Mulheres que duram 3 dias

 

          "Tem gente que acha que o carnaval começa lá pela metade do ano, quando as escolas de samba começam a escolher seus enredos. Pode ser. Mas o clima é outro. A escolha dos sambas-enredos mistura-se com o 7 de Setembro, com Finados, com o Natal. Assim não vale. Tem também quem considera o início do carnaval a época em que a Riotur ou a Liga das Escolas de Samba - atualmente, a gente não sabe direito quem manda no Sambódromo - dá a partida na venda de ingressos para o desfile. Todo ano é a mesma coisa. As bilheterias se abrem e já estão esgotados os camarotes, as frisas, as cadeiras de pista. A Liga - ou a Riotur, sei lá - explica que já havia reservas, que são compradores fiéis, etc. etc... A verdade é que, uma semana depois, os mesmos ingressos aparecem nos anúncios classificados com preços absurdamente mais altos que os oficiais. É 171 mesmo. Não dá para começar o carnaval com um 171. Para mim, o carnaval só dá as caras quando aquelas mulheres, que só existem na Passarela do Samba, surgem na ... como é que elas dizem mesmo? - ah, na mídia.
          Acho que essas mulheres ficam o ano inteiro trancadas numa gaveta e, quinze dias antes do sábado de carnaval, saem já fantasiadas com um biquíni, algumas lantejoulas e uma pluma. Parece que, para elas, o carnaval é uma vitrina. Da Sapucaí, elas alcançariam outras postos. Será? É verdade que uma ou outra apareceu como madrinha de bateria e virou socialite. Uma ou outra? Não. Só uma. Tem ainda outra que conseguiu um personagem na ‘Escolinha do professor Raimundo’. E acabou. Vamos falar a verdade: nenhuma mulher saiu do Sambódromo direto para a novela das oito, para um filme de Cacá Diegues ou para uma peça do Moacyr Góes. Bem, para uma peça do Moacyr Góes é bem capaz de ter saído. Ele adora revelar o talento que se esconde por trás de uma popozuda. Mas, enfim, nada que tenha transformado a Sapucaí em trampolim para o Oscar. Na maior parte das vezes, as mulheres que só aparecem no carnaval usam a Passarela do Samba como vitrina para ficarem famosas como mulheres que só aparecem no carnaval.
          Na semana passada, vi duas ou três fotos de Magda Cotrofe nas revistas que se dedicam à vida das celebridades.

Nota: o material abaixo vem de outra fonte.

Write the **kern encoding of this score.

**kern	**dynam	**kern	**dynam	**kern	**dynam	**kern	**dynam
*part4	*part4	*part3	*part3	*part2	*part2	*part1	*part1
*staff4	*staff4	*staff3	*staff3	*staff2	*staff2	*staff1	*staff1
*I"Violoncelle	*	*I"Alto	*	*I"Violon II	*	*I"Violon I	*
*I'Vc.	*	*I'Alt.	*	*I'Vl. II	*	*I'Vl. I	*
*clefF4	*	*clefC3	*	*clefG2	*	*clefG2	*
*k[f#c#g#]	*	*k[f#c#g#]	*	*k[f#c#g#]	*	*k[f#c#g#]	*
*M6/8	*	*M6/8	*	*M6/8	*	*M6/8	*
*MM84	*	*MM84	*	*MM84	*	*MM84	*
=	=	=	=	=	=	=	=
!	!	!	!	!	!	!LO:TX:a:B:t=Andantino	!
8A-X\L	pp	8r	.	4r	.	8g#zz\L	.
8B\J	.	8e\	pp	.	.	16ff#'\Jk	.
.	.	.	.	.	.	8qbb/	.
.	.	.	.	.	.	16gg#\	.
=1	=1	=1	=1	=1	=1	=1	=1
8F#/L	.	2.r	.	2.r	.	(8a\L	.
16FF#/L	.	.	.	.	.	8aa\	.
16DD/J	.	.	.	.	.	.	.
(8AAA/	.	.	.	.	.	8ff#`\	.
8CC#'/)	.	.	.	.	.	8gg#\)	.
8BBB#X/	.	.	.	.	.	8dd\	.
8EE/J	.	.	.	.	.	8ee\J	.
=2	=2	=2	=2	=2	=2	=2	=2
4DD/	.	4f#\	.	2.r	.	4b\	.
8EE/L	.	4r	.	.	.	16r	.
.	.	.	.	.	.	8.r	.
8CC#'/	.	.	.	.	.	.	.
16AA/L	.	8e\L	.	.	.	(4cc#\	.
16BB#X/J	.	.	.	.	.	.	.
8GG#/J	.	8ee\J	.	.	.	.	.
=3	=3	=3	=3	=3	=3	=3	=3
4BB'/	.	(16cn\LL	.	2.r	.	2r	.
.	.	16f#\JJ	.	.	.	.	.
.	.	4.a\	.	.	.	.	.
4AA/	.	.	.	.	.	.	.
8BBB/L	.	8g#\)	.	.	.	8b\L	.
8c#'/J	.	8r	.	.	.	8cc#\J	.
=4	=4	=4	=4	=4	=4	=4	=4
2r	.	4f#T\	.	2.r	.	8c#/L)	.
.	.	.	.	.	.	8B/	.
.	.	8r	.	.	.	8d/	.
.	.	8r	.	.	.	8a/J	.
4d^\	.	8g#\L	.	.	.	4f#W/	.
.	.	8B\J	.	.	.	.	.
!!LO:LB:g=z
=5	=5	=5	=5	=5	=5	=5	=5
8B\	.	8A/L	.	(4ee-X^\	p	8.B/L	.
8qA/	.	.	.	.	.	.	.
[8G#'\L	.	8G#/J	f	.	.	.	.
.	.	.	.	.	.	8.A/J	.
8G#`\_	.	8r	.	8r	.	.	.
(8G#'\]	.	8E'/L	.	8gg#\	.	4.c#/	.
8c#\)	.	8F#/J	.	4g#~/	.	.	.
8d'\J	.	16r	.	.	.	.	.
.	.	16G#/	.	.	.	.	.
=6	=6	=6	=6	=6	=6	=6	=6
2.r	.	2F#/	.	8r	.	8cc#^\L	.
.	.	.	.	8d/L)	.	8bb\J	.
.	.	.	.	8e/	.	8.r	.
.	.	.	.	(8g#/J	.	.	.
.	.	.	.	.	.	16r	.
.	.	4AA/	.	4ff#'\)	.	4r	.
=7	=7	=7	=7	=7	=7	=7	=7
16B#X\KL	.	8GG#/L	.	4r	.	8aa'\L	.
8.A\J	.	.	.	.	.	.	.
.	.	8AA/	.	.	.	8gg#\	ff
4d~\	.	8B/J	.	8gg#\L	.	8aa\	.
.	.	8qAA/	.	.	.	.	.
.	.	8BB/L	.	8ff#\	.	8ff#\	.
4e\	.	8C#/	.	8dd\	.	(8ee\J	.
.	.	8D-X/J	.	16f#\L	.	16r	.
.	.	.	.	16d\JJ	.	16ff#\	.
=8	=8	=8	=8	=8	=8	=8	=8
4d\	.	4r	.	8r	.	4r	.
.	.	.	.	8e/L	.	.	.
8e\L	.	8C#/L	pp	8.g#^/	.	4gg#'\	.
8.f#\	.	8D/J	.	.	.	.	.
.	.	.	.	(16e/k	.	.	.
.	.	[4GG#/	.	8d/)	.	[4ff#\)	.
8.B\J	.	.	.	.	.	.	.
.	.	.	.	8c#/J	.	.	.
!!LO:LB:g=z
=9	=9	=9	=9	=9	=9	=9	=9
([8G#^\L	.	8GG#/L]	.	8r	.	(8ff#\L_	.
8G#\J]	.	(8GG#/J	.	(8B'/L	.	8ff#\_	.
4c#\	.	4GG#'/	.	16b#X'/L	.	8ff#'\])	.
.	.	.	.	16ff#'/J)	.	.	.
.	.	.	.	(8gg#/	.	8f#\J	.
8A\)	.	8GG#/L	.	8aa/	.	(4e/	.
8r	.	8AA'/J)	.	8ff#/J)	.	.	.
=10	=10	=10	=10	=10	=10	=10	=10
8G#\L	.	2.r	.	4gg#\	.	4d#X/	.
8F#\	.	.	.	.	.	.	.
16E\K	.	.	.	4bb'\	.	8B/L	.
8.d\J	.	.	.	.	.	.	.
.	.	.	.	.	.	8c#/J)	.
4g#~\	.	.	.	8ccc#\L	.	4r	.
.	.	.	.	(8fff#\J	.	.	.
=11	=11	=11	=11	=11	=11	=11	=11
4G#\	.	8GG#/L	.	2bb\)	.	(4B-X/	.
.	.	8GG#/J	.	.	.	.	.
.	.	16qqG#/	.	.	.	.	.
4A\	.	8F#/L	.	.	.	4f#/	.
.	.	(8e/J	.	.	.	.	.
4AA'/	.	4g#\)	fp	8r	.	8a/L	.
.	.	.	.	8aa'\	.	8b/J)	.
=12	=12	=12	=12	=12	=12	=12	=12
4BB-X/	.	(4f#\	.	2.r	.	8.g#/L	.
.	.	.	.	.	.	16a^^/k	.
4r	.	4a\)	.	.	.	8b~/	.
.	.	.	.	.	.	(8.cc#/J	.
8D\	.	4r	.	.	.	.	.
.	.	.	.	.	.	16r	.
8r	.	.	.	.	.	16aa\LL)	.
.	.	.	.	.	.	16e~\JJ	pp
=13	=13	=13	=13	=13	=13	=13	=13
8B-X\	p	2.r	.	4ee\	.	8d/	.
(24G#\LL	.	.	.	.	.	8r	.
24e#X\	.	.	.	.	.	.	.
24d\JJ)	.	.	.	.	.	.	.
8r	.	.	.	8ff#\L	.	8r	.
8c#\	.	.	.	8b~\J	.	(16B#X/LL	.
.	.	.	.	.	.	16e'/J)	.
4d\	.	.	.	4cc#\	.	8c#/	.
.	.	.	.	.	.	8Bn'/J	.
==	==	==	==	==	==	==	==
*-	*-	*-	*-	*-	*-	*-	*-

Magda Cotrofe na mídia? Não tenho mais dúvidas: é carnaval.
          A anunciada volta de ‘A grande família’, com elenco renovado, vem injustiçando uma sitcom - em bom português, é assim que se chama agora a velha comédia de costumes - dos anos 60 que merece todos os créditos de pioneira do gênero. ‘A grande família’, de Vianninha, sucesso dos anos 70, foi uma encomenda da Globo que buscava um similar de ‘All in the family’', atração bem-sucedida da TV americana. Em ‘All in the family’ havia um pai reacionário, uma mãe abilolada, uma filha certinha e um genro encostado. Na versão brasileira, à família foram acrescentados um filho hippie e outro, subversivo. Assim, o programa ganhou a cara do Brasil daqueles tempos. Mas perdeu o principal atrativo do modelo americano: o humor politicamente incorreto. O chefe da família estrangeira era racista, preconceituoso e homófobo e grande parte das situações e das piadas do seriado era calcada nessas características da personagem.
          No Brasil, o programa sempre foi muito engraçado. Mas não tinha nada a ver com a graça perversa do similar estrangeiro. É por isso que acho ‘A grande família’ muito mais parecido com ‘Gente como a gente’ do que com ‘All in the family’. ‘Gente como a gente’ era exibido pela TV Record. Escrito pelo psicanalista Roberto Freire, contava o dia-a-dia de uma família da classe média baixa em São Paulo. O pai, conservador, era Felipe Carone. A mãe, sempre compreensiva, era Lélia Abramo. Os filhos eram Irina Grecco (a certinha), João José Pompeo (um jogador de futebol) e Silnei Siqueira (o estudante universitário). Era uma família com muitas semelhanças com a de Vianninha. E não é absurdo imaginar que ‘Gente como a gente’ tenha influenciado ‘A grande família’. Quase todo o elenco do programa da Record fazia parte do Teatro de Arena paulista. Vianninha também."